Prior to being benched in favor of Kaepernick, Smith was in the middle of a career year. Smith completed 70.2% of his passes for 1,737 yards, while throwing 13 touchdown passes against just five interceptions -- numbers good for a quarterback rating of 104.1.
Smith, however, was concussed, and ultimately lost his starting job to Kaepernick.
With Smith now likely to ask for his release and the information being leaked to the public, it seems unlikely that a team would trade for Smith and his salary, knowing that he could end up taking a lower cap hit in 2013. The possibility remains that a team could trade for Smith -- if they didn't believe they had a chance to sign him in free agency, where Smith would be free to choose his next team.

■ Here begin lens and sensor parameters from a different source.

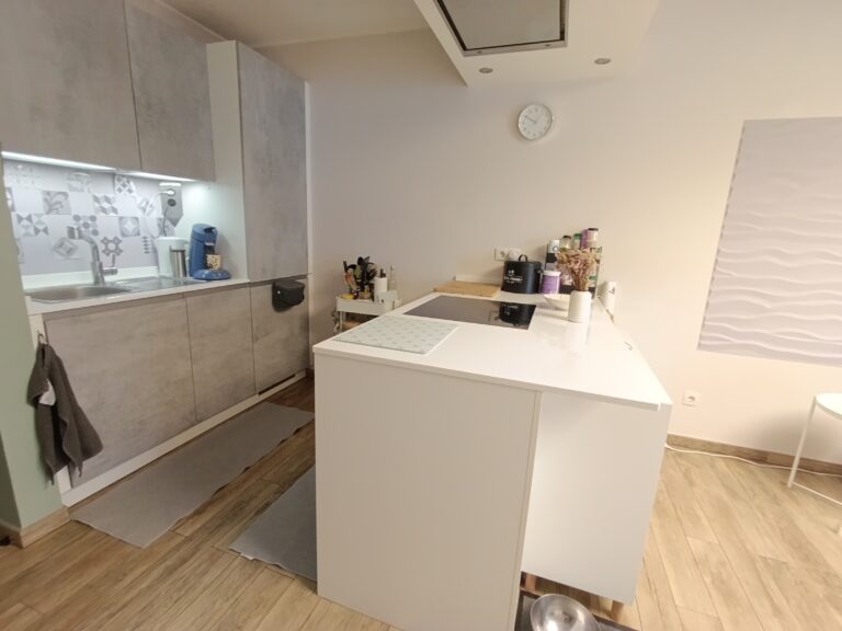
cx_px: 421
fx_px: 389
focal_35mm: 16
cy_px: 316
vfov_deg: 78.1
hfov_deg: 94.5
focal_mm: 1.65
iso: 500
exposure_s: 1/33.3
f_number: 2.2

Perhaps the most notable quarterback to be traded after the Super Bowl in recent memory, and after losing his starting job, is Drew Bledsoe. After Tom Brady led the New England Patriots to a Super Bowl win in Super Bowl XXXVI, Bledsoe was deemed expendable, and traded to the Buffalo Bills for a first-round draft pick.
Since Smith isn't of Bledsoe's stature, it's unrealistic to believe that the 49ers will receive anything near a first-round pick in exchange for Smith.